Latar Belakang

Perhutanan sosial merupakan salah satu skema yang ditawarkan negara untuk menangani konflik tenurial pada kawasan hutan. Melalui skema ini, para pihak yang berkonflik akan dapat memperoleh penguatan hak akses terhadap sumber daya hutan melalui hak komunal/adat, hak pengelolaan, izin pemanfaatan, dan/atau perjanjian kemitraan. Pemerintahan Presiden Jokowi dengan Nawacitanya sejak semula mencoba memposisikan masyarakat desa dan kelompok masyarakat di sekitar hutan sebagai pelaku penting dalam skema pembangunan nasional yang berkelanjutan. Hal ini diwujudkan dalam RPJMN 2014-2019 Kementerian Lingkungan Hidup dan Kehutanan dengan mengalokasikan kawasan hutan seluas 12,7 juta hektar untuk masyarakat.

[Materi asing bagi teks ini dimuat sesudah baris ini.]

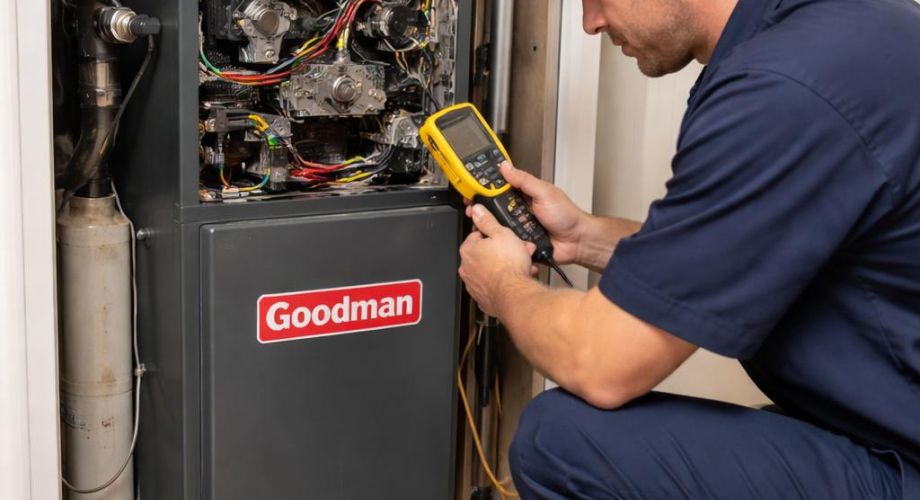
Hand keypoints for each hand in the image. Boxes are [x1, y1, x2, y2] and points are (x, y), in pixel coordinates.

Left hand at [459, 205, 536, 315]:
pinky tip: (515, 279)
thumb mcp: (502, 234)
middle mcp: (466, 267)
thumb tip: (477, 210)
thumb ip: (488, 221)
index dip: (496, 235)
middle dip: (503, 251)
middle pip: (485, 253)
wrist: (514, 294)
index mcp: (468, 249)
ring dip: (505, 266)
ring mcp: (473, 283)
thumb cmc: (508, 266)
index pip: (478, 235)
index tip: (505, 237)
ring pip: (490, 270)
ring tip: (521, 266)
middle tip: (518, 251)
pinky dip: (502, 282)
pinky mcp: (482, 297)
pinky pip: (493, 285)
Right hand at [465, 162, 587, 264]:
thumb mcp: (544, 192)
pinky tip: (494, 237)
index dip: (486, 187)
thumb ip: (524, 180)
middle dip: (483, 207)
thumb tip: (507, 167)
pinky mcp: (520, 241)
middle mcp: (520, 209)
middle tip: (473, 207)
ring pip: (498, 224)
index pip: (501, 187)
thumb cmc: (567, 215)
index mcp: (525, 194)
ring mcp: (520, 226)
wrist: (577, 241)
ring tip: (481, 222)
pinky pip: (505, 240)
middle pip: (495, 207)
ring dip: (490, 224)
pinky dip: (500, 239)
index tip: (473, 187)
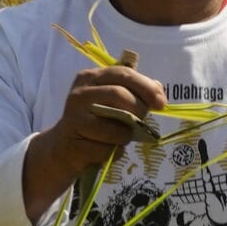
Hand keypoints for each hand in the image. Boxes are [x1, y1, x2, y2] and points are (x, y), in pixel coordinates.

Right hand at [47, 62, 166, 178]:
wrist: (65, 146)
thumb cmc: (96, 120)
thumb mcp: (112, 100)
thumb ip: (135, 91)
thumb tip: (158, 89)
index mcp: (91, 77)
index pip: (123, 74)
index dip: (146, 87)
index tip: (161, 103)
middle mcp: (80, 94)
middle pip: (120, 95)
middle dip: (139, 110)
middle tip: (143, 121)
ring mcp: (74, 118)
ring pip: (115, 127)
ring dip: (126, 135)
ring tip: (121, 136)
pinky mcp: (73, 142)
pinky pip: (107, 149)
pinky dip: (115, 151)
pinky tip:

Untuk mewujudkan terealisasikannya 12,7 juta hektar areal perhutanan sosial sekaligus menangani resolusi konflik, tentu dibutuhkan data dan informasi geospasial yang handal, berkualitas dan terintegrasi serta fasilitasi kelembagaan. Salah satu contoh inisiatif akselerasi realisasi perhutanan sosial adalah Inisiatif Satu Peta Tingkat Tapak, yakni sebuah gerakan yang bertujuan menghadirkan proses dan cara baru yang inklusif, akuntabel, dan transparan dalam tata laksana penggunaan lahan di daerah guna menuju pemanfaatan lahan yang lebih produktif dan lestari, termasuk di dalamnya lewat skema perhutanan sosial. Inisiatif Satu Peta Tingkat Tapak dirancang sebagai usaha kolaboratif para pihak untuk mempercepat pengembangan database informasi geospasial yang terpadu, akurat, resmi, dan mutakhir yang diharapkan dapat menjadi dasar upaya manajemen konflik maupun perencanaan tata guna lahan yang lebih lestari di beberapa provinsi target. Melalui inisiatif ini, diharapkan operasionalisasi Kebijakan Satu Peta dapat menyertakan dimensi sosial termasuk hak-hak masyarakat di tingkat tapak untuk mencapai Satu Peta yang menjadi rujukan bagi semua pihak.

Pembelajaran dari Inisiatif Satu Peta Tingkat Tapak hanyalah sekelumit dari sekian banyak pembelajaran yang didapat di lapangan terkait dengan berbagai upaya yang didorong para pihak, baik pemerintah pusat, pemerintah daerah, organisasi masyarakat sipil dan lembaga-lembaga mediasi didalam memfasilitasi resolusi dan transformasi konflik di Indonesia. Strategi, pendekatan, metodologi serta capaian yang beragam menjadi pengalaman yang sangat kaya untuk mendapatkan pembelajaran bagaimana kehadiran negara di dalam penanganan konflik tenurial kawasan hutan dengan pendekatan non litigasi. Oleh karena itu WRI Indonesia, ICRAF, Imparsial Mediator Network (IMN) dan Working Group Tenure mendorong Saresehan dengan tema “Saatnya Rakyat Bicara : Inisiatif Satu Peta Tingkat Tapak Sebagai Alternatif Resolusi Konflik Tenurial di Wilayah Hutan”.

Tujuan Pelaksanaan Saresehan

  • Mengumpulkan pembelajaran yang telah dilakukan oleh para pihak baik dari Pemerintah Pusat, Pemerintah Daerah, Organisasi masyarakat Sipil dan Lembaga-lembaga mediasi di dalam memfasilitasi resolusi dan transformasi konflik di Indonesia;

  • Mempertemukan dan membangun dialog antara aktor-aktor kunci terkait dengan resolusi dan transformasi konflik di Indonesia khususnya masyarakat sebagai aktor utama dengan para pihak baik Pemerintah, organisasi non pemerintah yang memfasilitasi resolusi konflik, pelaku usaha dan pihak lainnya; dan

  • Memperkaya pengetahuan dan pengalaman para pihak di dalam isu resolusi dan transformasi konflik di Indonesia.